Значительный вес оружия и чувствительная отдача при выстреле вынуждали использовать мушкет со специальной сошкой (как правило, из ясеня или другой прочной породы дерева) в виде вилки высотой 120–135 см, что называлась форкетом, и надевать на плечо мягкую кожаную подушку. Не каждый солдат мог стать мушкетером, потому для этой цели подбирали наиболее сильных и крепких мужчин. Да и снаряжение мушкетера было достаточно тяжелым. На поясе висел кожаный мешок, в котором содержались до трех десятков свинцовых пуль, которые отливались им собственноручно. Через левое плечо была переброшена широкая перевязь-бандельера из дубленой кожи, где на шнурах располагались двенадцать-пятнадцать мерок и одиннадцатый (четырнадцатый) с загодя обмеренными зарядами пороха, кроме того, одна — из пороховой мякоти для передачи огня пороховому заряду на стволе. Здесь же висели фитиля длиною по одному метру, «добрая» шпага, крюки (разновидность шпаги) и длинный нож (кинжал). Запас пороха, который носил мушкетер, размещался в большой деревянной пороховнице, обитой толстой кожей. Например, полк английского графа Нортгемптона, состоящего из 180 мушкетеров, в ноябре 1642 г. получил на каждого солдата полный бандельер — 41 кг пороха и 82 кг пуль; также в каждой роте в запасе были мешки с порохом (до 100 зарядов каждый). Заряжание мушкета шло медленно и было действительным мучением для стрелка. Во время Тридцатилетней войны австрийский мушкетер перед выстрелом должен был выслушать 163 команды и сделать 99 операций по заряжанию и подготовке мушкета к стрельбе. Только после всего этого раздавался выстрел.

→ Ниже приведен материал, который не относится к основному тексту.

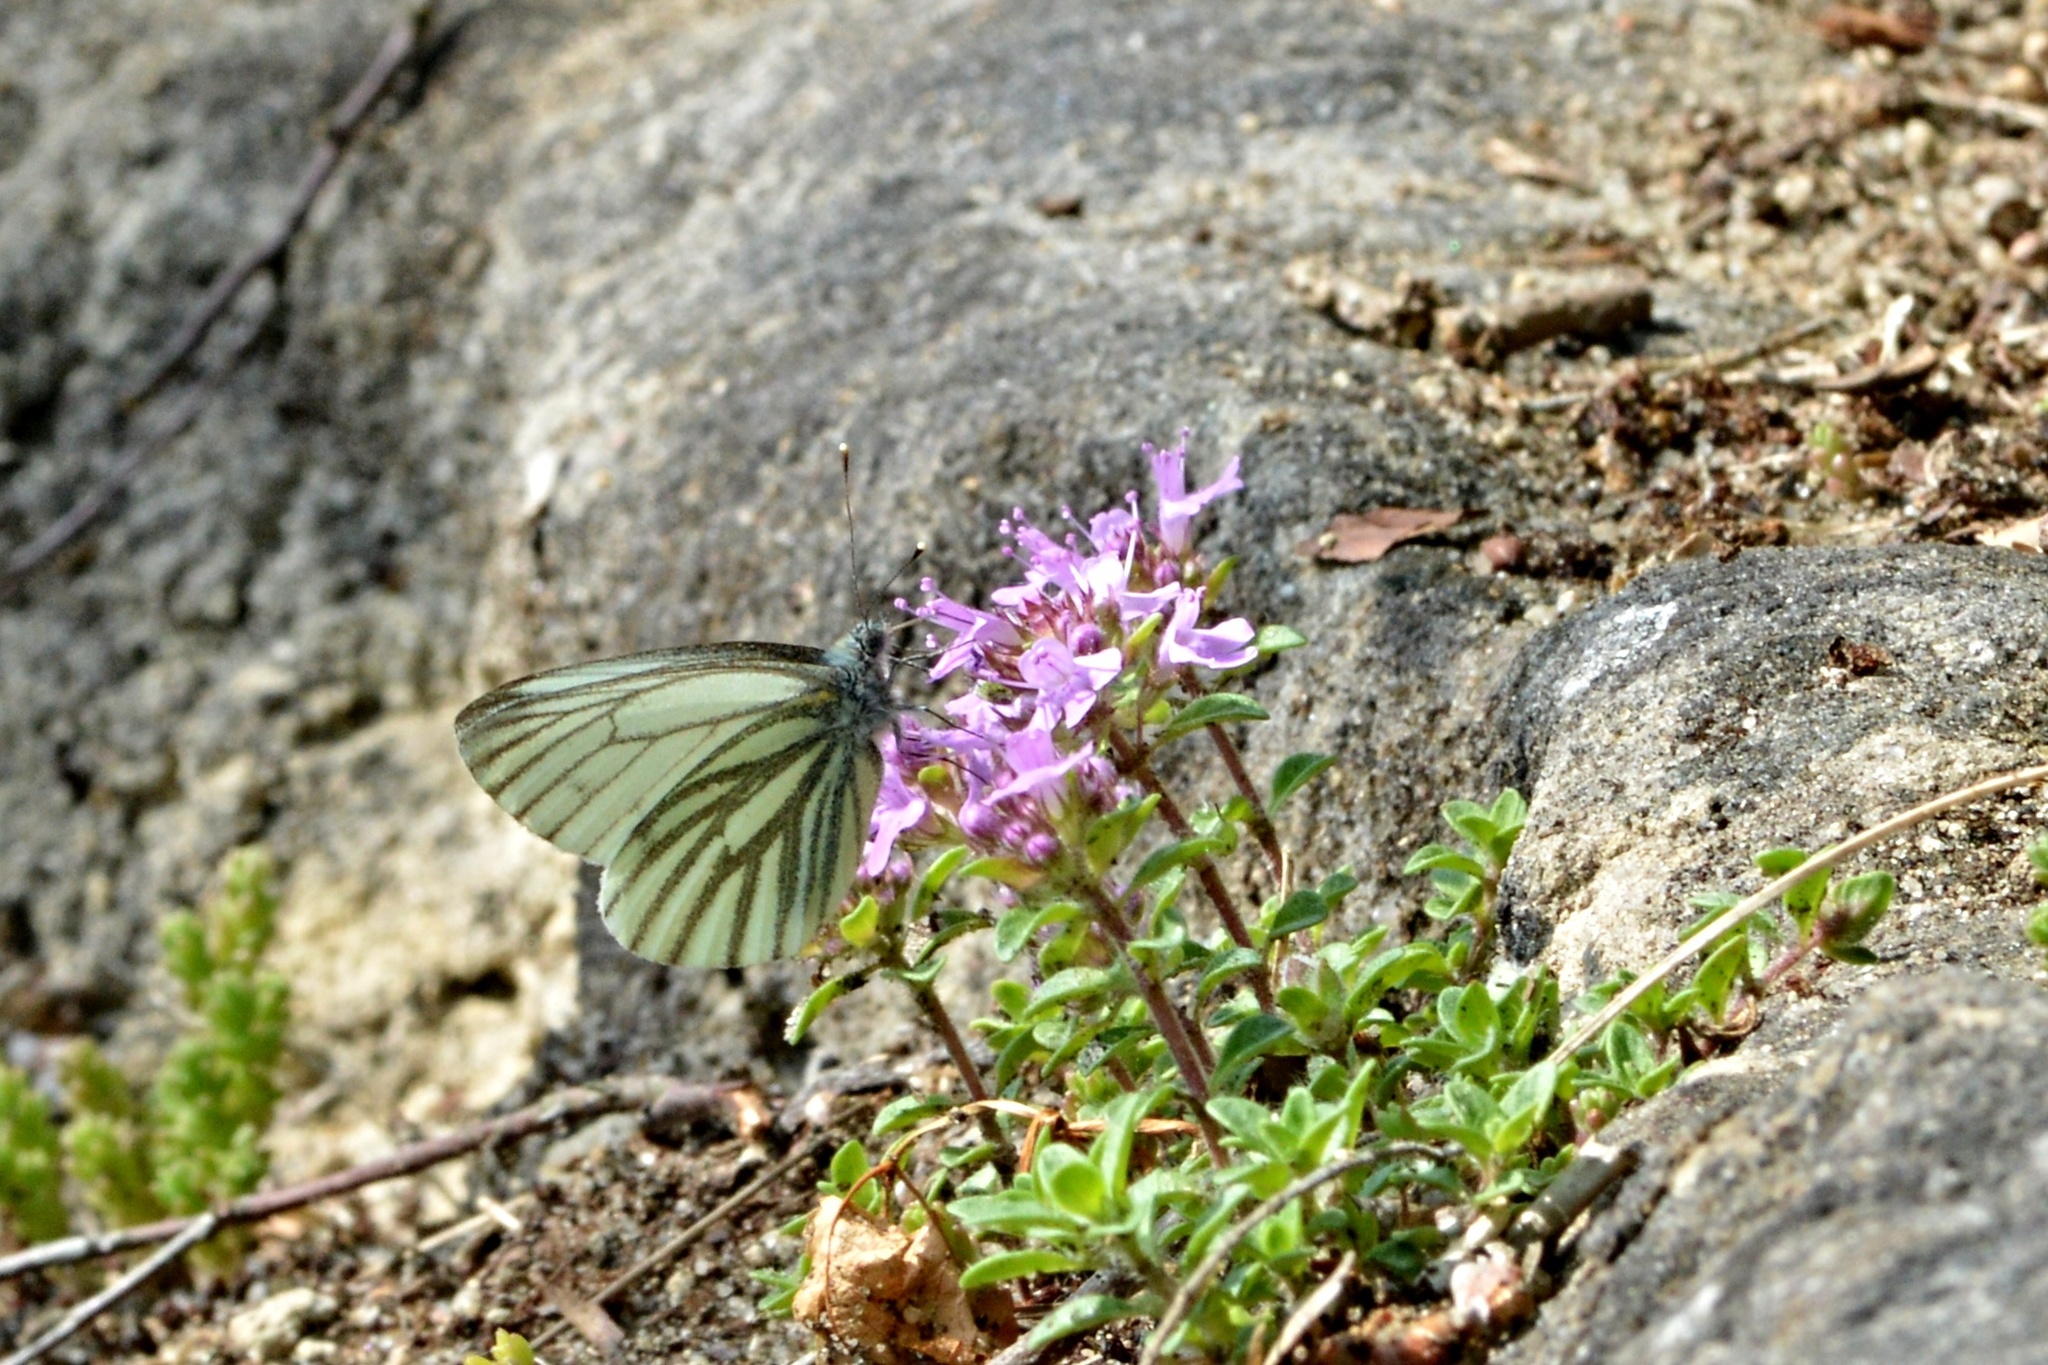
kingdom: Animalia
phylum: Arthropoda
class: Insecta
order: Lepidoptera
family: Pieridae
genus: Pieris
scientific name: Pieris napi
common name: Green-veined white
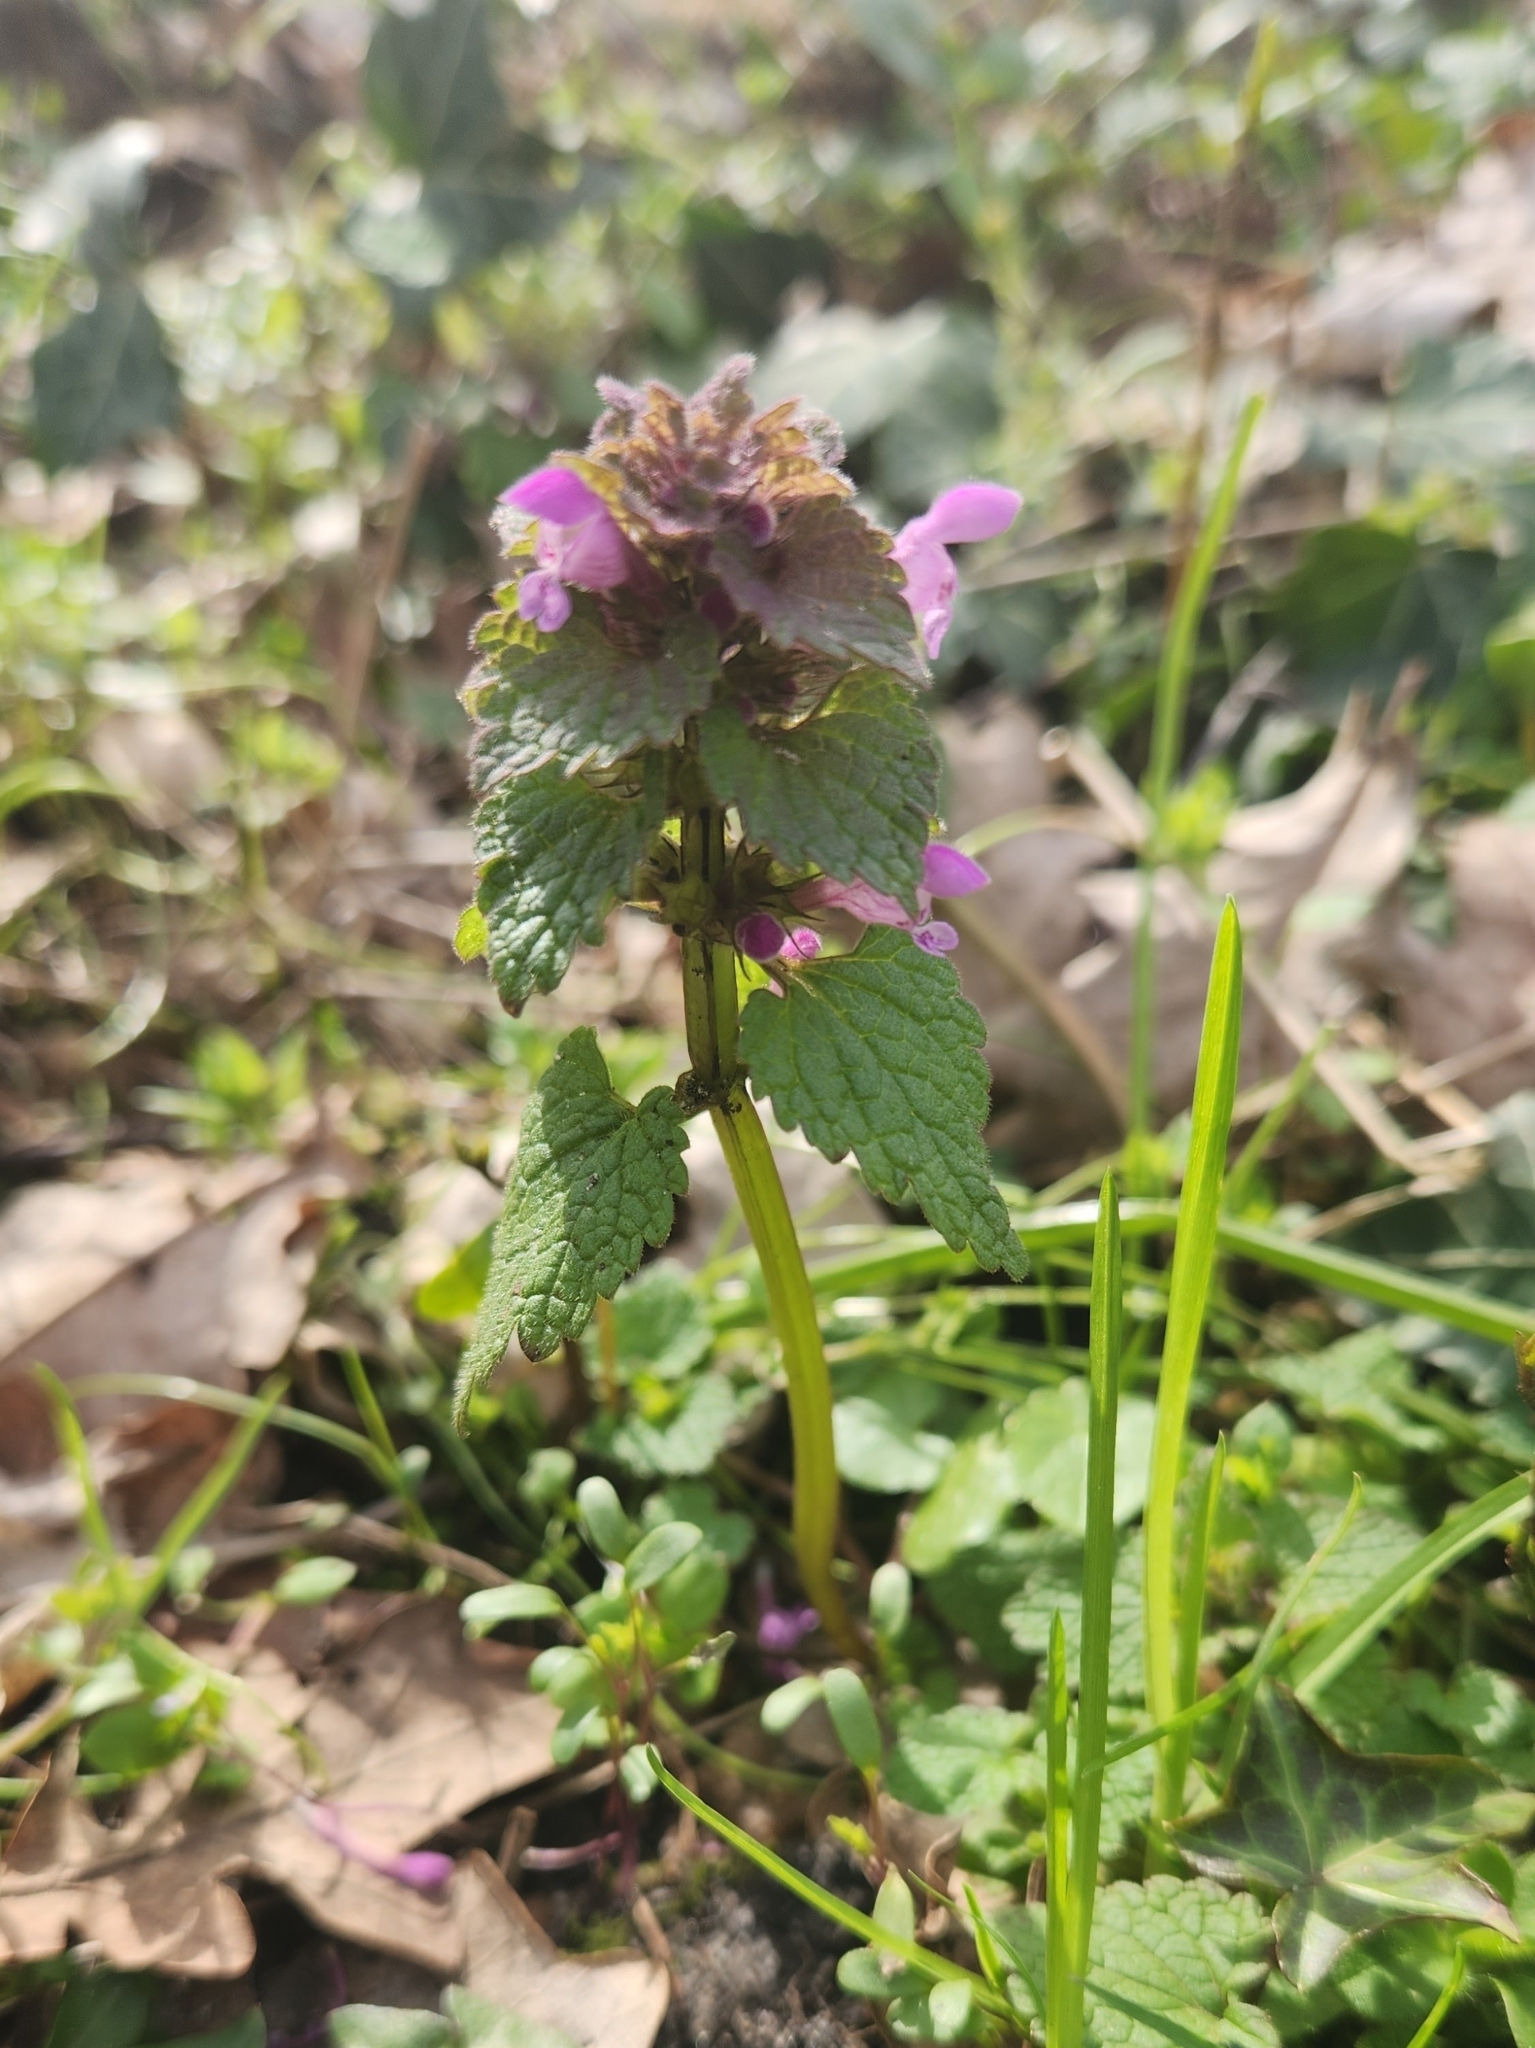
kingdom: Plantae
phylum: Tracheophyta
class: Magnoliopsida
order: Lamiales
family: Lamiaceae
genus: Lamium
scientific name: Lamium purpureum
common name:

Уже в 1624 году, шведский король Густав Адольф своим декретом приказал производить новые фитильные мушкеты, которые имели ствол в 115—118 см и общую длину около 156 см. Эти мушкеты, которые производились до 1630 года в Швеции, весили приблизительно 6 кг, что свидетельствует о том, что они всё ещё были не совсем удобными, а аналогичный старым длинный ствол не слишком увеличил их эффективность при стрельбе. Более лёгкие и удобные мушкеты были произведены примерно в том же 1630 году в немецком городе Зуль, чего удалось достичь благодаря укорачиванию ствола. Такой мушкет имел ствол в 102 см, общую длину около 140 см и массу примерно 4,5—4,7 кг. В руки же шведов они первоначально попали, вероятнее всего, после захвата немецких арсеналов.
Именно эти трофейные немецкие мушкеты и были на вооружении тех шведов, которых мы разгромили в шведском лагере.
Хоть и были они легче, но в руках мы их не смогли бы унести. Потому мушкеты собрали и погрузили во вьюках на лошадей и уже в таком порядке отправились к своей цели.
Наша цель это был лесной хутор, расположенный в треугольнике лесных дорог. Это был практически равнобедренный треугольник леса, ограниченный лесными дорогами. Лес был хороший, хороший для наших целей. Густой и преимущественно из сосен. Мы могли пройти незамеченными и подготовить горячую встречу франко- шведскому рандеву. Хутор хоть и был брошен своими жителями, но ещё неплохо сохранился. Правда всё что представляло собой хоть малейшую ценность уже вынесли мужики из немногих сохранившихся вокруг сел. Хутор представлял собой четырехугольное строение. Внешние стороны представляли из себя глухие стены без окон сооруженные из толстых бревен. Странно было, что ещё эти бревна не были растащены окрестными мужиками. Одна из сторон, была стеной жилого дома. Эту стену мы и подготовили к обрушению. Под нижнею часть стены были устроены гранаты и фитили были выведены для удаленного подрыва. Так же была подготовлена к подрыву и противоположная стена. Будут ли фитиля гореть столько сколько мы думаем было, конечно, неизвестно. Точность расчетов была весьма приблизительной, не нечего лучшего в моем распоряжении не было. Мушкеты так же разложили на огневых позициях с тех сторон хутора, где планировали подорвать и снести стены хутора. Так как нечего подобного в этом времени никто не применял, я надеялся на успех нашего дела.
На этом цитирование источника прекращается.